↓↓↓

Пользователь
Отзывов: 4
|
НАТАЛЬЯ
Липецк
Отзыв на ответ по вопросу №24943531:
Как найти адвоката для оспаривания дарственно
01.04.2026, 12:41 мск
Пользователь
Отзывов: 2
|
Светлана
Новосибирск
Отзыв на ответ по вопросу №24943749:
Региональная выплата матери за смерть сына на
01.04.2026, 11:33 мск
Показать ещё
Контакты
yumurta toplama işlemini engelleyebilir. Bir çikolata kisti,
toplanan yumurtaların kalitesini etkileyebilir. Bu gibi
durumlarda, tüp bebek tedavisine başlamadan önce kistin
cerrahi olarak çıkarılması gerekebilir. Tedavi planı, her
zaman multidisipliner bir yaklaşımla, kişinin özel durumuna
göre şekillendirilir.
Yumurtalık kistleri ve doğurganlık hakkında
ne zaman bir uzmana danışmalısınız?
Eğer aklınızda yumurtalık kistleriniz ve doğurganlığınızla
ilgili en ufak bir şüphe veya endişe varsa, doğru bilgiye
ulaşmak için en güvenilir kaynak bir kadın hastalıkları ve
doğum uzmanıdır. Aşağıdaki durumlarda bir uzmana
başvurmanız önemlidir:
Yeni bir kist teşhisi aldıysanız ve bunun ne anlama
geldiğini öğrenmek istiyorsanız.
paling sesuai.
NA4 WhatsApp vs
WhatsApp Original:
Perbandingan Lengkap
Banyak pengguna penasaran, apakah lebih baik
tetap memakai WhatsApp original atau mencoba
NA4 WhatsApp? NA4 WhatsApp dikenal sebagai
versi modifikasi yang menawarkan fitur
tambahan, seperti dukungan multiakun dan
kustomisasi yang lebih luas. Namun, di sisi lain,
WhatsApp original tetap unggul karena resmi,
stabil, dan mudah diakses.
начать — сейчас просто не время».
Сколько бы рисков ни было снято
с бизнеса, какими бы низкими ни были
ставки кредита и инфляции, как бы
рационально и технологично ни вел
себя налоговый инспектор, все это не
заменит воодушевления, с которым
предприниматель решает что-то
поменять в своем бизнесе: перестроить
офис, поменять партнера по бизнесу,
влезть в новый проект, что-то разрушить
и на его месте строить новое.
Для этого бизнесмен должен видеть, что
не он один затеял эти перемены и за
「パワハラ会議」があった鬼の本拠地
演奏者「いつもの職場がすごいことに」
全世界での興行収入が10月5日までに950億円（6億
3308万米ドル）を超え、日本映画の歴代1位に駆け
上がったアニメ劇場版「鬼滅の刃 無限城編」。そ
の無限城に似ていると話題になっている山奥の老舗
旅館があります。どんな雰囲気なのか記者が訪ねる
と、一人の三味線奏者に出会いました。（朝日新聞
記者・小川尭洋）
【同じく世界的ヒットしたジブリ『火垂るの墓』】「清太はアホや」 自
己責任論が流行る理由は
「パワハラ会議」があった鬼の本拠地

↑↑↑
↓↓↓

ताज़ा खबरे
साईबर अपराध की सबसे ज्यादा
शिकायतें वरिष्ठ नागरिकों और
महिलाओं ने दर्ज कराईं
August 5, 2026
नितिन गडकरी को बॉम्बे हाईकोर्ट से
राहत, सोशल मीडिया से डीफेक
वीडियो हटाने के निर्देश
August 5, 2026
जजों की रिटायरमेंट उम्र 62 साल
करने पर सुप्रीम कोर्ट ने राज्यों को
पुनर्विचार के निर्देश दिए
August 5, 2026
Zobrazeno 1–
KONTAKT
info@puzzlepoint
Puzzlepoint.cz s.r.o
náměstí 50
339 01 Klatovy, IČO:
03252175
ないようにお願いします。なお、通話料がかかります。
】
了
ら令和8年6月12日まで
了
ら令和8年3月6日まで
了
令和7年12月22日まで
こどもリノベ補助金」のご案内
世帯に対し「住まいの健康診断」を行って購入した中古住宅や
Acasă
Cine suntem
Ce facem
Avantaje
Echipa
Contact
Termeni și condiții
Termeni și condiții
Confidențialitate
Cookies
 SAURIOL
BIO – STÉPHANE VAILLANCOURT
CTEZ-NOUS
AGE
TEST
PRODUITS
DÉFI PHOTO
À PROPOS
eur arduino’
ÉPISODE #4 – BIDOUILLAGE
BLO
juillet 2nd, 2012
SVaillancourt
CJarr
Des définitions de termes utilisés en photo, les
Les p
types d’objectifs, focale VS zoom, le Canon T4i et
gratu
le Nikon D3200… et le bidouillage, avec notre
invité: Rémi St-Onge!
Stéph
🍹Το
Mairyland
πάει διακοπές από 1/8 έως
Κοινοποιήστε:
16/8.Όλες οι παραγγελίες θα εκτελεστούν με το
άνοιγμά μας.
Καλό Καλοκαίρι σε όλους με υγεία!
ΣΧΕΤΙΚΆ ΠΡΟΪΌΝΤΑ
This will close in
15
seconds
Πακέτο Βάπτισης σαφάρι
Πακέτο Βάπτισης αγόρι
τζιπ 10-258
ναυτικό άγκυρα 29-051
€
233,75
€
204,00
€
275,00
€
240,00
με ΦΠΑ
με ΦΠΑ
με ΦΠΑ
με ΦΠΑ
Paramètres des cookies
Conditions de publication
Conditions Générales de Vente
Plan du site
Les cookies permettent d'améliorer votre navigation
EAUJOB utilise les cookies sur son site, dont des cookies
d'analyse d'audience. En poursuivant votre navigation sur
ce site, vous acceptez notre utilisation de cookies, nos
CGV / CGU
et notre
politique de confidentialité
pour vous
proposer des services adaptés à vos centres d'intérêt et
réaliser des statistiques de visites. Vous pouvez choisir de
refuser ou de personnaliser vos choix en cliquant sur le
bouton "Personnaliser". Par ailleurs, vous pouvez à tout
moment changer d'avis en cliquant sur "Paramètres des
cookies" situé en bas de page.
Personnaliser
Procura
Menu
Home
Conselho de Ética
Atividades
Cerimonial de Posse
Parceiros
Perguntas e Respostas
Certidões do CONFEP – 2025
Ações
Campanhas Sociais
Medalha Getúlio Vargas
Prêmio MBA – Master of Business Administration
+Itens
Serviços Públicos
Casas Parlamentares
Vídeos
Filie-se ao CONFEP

↑↑↑
↓↓↓

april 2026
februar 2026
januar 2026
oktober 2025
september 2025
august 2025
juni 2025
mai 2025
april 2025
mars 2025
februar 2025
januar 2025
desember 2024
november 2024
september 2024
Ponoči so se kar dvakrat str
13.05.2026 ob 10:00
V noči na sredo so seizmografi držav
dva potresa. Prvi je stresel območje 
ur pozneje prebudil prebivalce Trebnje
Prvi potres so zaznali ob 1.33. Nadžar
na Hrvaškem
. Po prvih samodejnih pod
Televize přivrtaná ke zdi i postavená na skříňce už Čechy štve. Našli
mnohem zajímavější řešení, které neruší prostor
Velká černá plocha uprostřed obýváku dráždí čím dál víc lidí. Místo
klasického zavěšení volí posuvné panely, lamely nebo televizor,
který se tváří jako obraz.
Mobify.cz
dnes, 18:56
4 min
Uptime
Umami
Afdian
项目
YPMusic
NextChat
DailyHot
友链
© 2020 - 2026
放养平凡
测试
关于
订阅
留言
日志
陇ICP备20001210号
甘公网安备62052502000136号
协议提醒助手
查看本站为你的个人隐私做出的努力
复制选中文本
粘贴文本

↑↑↑

• _DESCRIPTION OF THE TASK_
Find every line in the data above that contains the word "durumlarda", matching case exactly, and copy each of those lines.

• _COMPLETED TASK_
durumlarda, tüp bebek tedavisine başlamadan önce kistin
doğum uzmanıdır. Aşağıdaki durumlarda bir uzmana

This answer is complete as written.